In January 1992, during a campaign stop at a gathering of the National Religious Broadcasters, George H. W. Bush made a commitment to strengthen traditional values, promising to help American families become "a lot more like the Waltons and a lot less like the Simpsons." A few days later, before the opening credits rolled on the animated sitcom's weekly episode, "The Simpsons" issued its response. Seated in front of the television, the family watched Bush make his remarks. "Hey! We're just like the Waltons," remarked Bart. "We're praying for an end to the Depression, too."

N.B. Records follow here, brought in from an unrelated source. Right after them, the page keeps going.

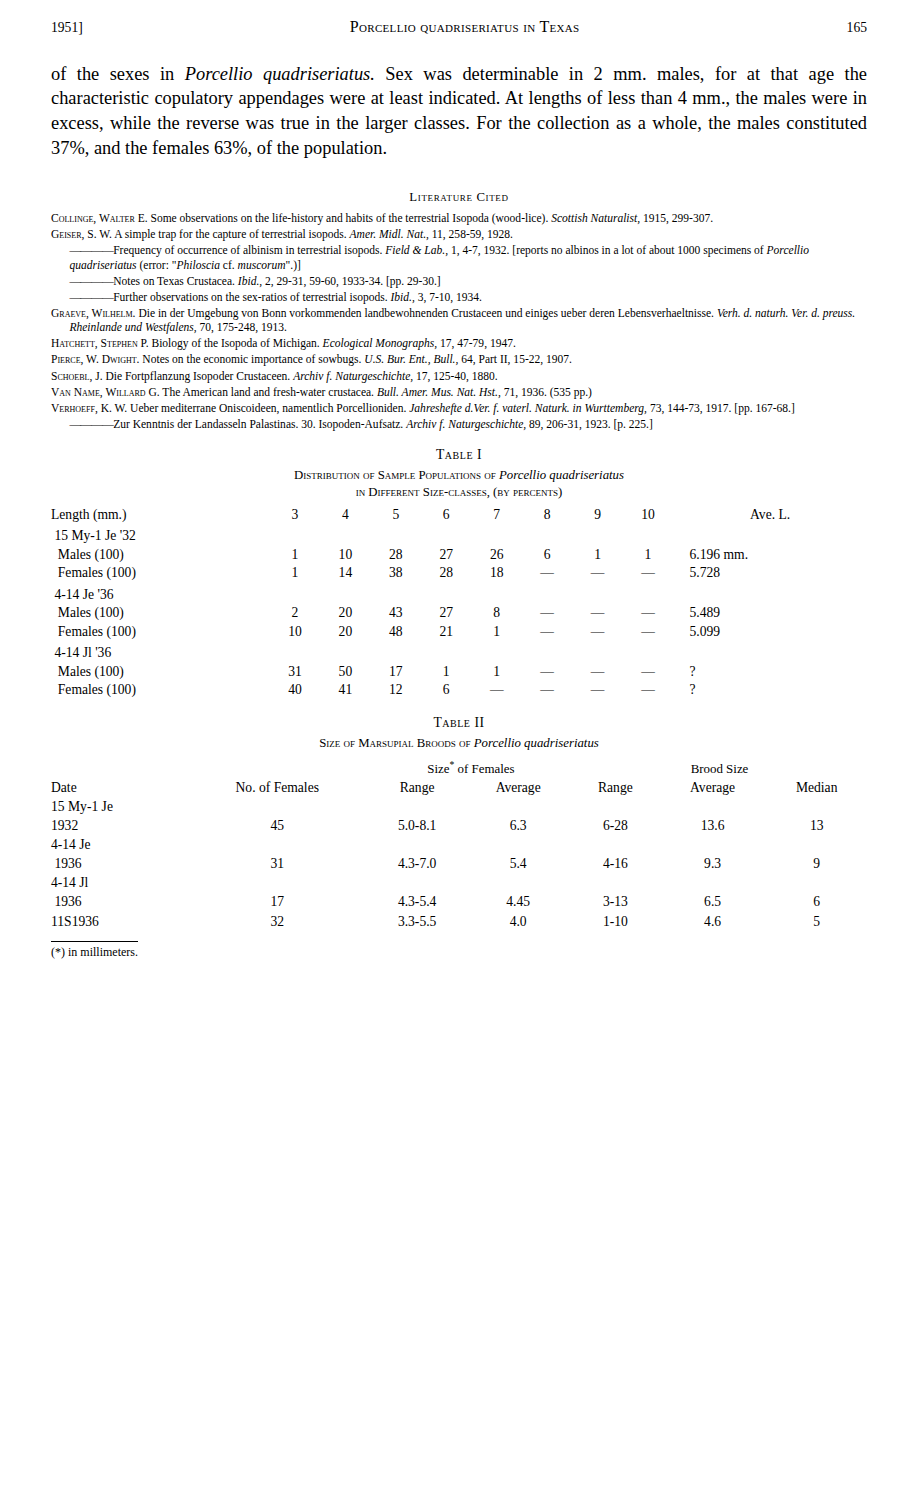1951] Porcellio quadriseriatus in Texas 165
of the sexes in Porcellio quadriseriatus. Sex was determinable in 2 mm. males, for at that age the characteristic copulatory appendages were at least indicated. At lengths of less than 4 mm., the males were in excess, while the reverse was true in the larger classes. For the collection as a whole, the males constituted 37%, and the females 63%, of the population.
Literature Cited
Collinge, Walter E. Some observations on the life-history and habits of the terrestrial Isopoda (wood-lice). Scottish Naturalist, 1915, 299-307.
Geiser, S. W. A simple trap for the capture of terrestrial isopods. Amer. Midl. Nat., 11, 258-59, 1928.
————Frequency of occurrence of albinism in terrestrial isopods. Field & Lab., 1, 4-7, 1932. [reports no albinos in a lot of about 1000 specimens of Porcellio quadriseriatus (error: "Philoscia cf. muscorum".)]
————Notes on Texas Crustacea. Ibid., 2, 29-31, 59-60, 1933-34. [pp. 29-30.]
————Further observations on the sex-ratios of terrestrial isopods. Ibid., 3, 7-10, 1934.
Graeve, Wilhelm. Die in der Umgebung von Bonn vorkommenden landbewohnenden Crustaceen und einiges ueber deren Lebensverhaeltnisse. Verh. d. naturh. Ver. d. preuss. Rheinlande und Westfalens, 70, 175-248, 1913.
Hatchett, Stephen P. Biology of the Isopoda of Michigan. Ecological Monographs, 17, 47-79, 1947.
Pierce, W. Dwight. Notes on the economic importance of sowbugs. U.S. Bur. Ent., Bull., 64, Part II, 15-22, 1907.
Schoebl, J. Die Fortpflanzung Isopoder Crustaceen. Archiv f. Naturgeschichte, 17, 125-40, 1880.
Van Name, Willard G. The American land and fresh-water crustacea. Bull. Amer. Mus. Nat. Hst., 71, 1936. (535 pp.)
Verhoeff, K. W. Ueber mediterrane Oniscoideen, namentlich Porcellioniden. Jahreshefte d.Ver. f. vaterl. Naturk. in Wurttemberg, 73, 144-73, 1917. [pp. 167-68.]
————Zur Kenntnis der Landasseln Palastinas. 30. Isopoden-Aufsatz. Archiv f. Naturgeschichte, 89, 206-31, 1923. [p. 225.]
Table I
Distribution of Sample Populations of Porcellio quadriseriatus
in Different Size-classes, (by percents)
| Length (mm.) | 3 | 4 | 5 | 6 | 7 | 8 | 9 | 10 | Ave. L. |
| --- | --- | --- | --- | --- | --- | --- | --- | --- | --- |
| 15 My-1 Je '32 |
| Males (100) | 1 | 10 | 28 | 27 | 26 | 6 | 1 | 1 | 6.196 mm. |
| Females (100) | 1 | 14 | 38 | 28 | 18 | — | — | — | 5.728 |
| 4-14 Je '36 |
| Males (100) | 2 | 20 | 43 | 27 | 8 | — | — | — | 5.489 |
| Females (100) | 10 | 20 | 48 | 21 | 1 | — | — | — | 5.099 |
| 4-14 Jl '36 |
| Males (100) | 31 | 50 | 17 | 1 | 1 | — | — | — | ? |
| Females (100) | 40 | 41 | 12 | 6 | — | — | — | — | ? |
Table II
Size of Marsupial Broods of Porcellio quadriseriatus
| Date | No. of Females | Size * of Females | Brood Size |
| --- | --- | --- | --- |
| Range | Average | Range | Average | Median |
| 15 My-1 Je 1932 | 45 | 5.0-8.1 | 6.3 | 6-28 | 13.6 | 13 |
| 4-14 Je 1936 | 31 | 4.3-7.0 | 5.4 | 4-16 | 9.3 | 9 |
| 4-14 Jl 1936 | 17 | 4.3-5.4 | 4.45 | 3-13 | 6.5 | 6 |
| 11S1936 | 32 | 3.3-5.5 | 4.0 | 1-10 | 4.6 | 5 |
(*) in millimeters.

Unlike most fictional TV programs, "The Simpsons" has enjoyed a long history of run-ins with the "outside" world, be they presidents, movie stars, or even the network that broadcasts the show. To assess the show's impact on popular culture, UCLA's School of Theater, Film and Television recently hosted a panel discussion with writers from the show.
Since its debut, "The Simpsons" has distinguished itself by a lack of sentimentalism. The show lampooned contemporary society by showing a TV family that actually spends it time watching TV. Not since "All In The Family" has a series provided such a biting and timely critique of American society. And with the limitless potential of animated characters, the writers could take it places where no other show had gone before.
Though the writers had differing perspectives on the ultimate meaning of "The Simpsons," they all agreed that Homer was the center of whatever it all was. The wide-eyed clownish figure that is Homer Simpson transcends everybody who works on the show. Despite bouts of bad behavior, the Simpsons are a devoted family. When asked what they won’t do on the show, the writers unequivocally assured us that marital infidelity was verboten nor would there be an episode where Homer sells Bart to organ harvesters.
UCLA concluded the discussion by asking the writing team if comedy had changed in the age of Twitter and Facebook. The writers seemed unfazed by new media. It was just one more topic to ridicule on a future episode. The irreverent spirit of "The Simpsons" may be the secret of its longevity. As long as society craves self-examination, the show will get renewed.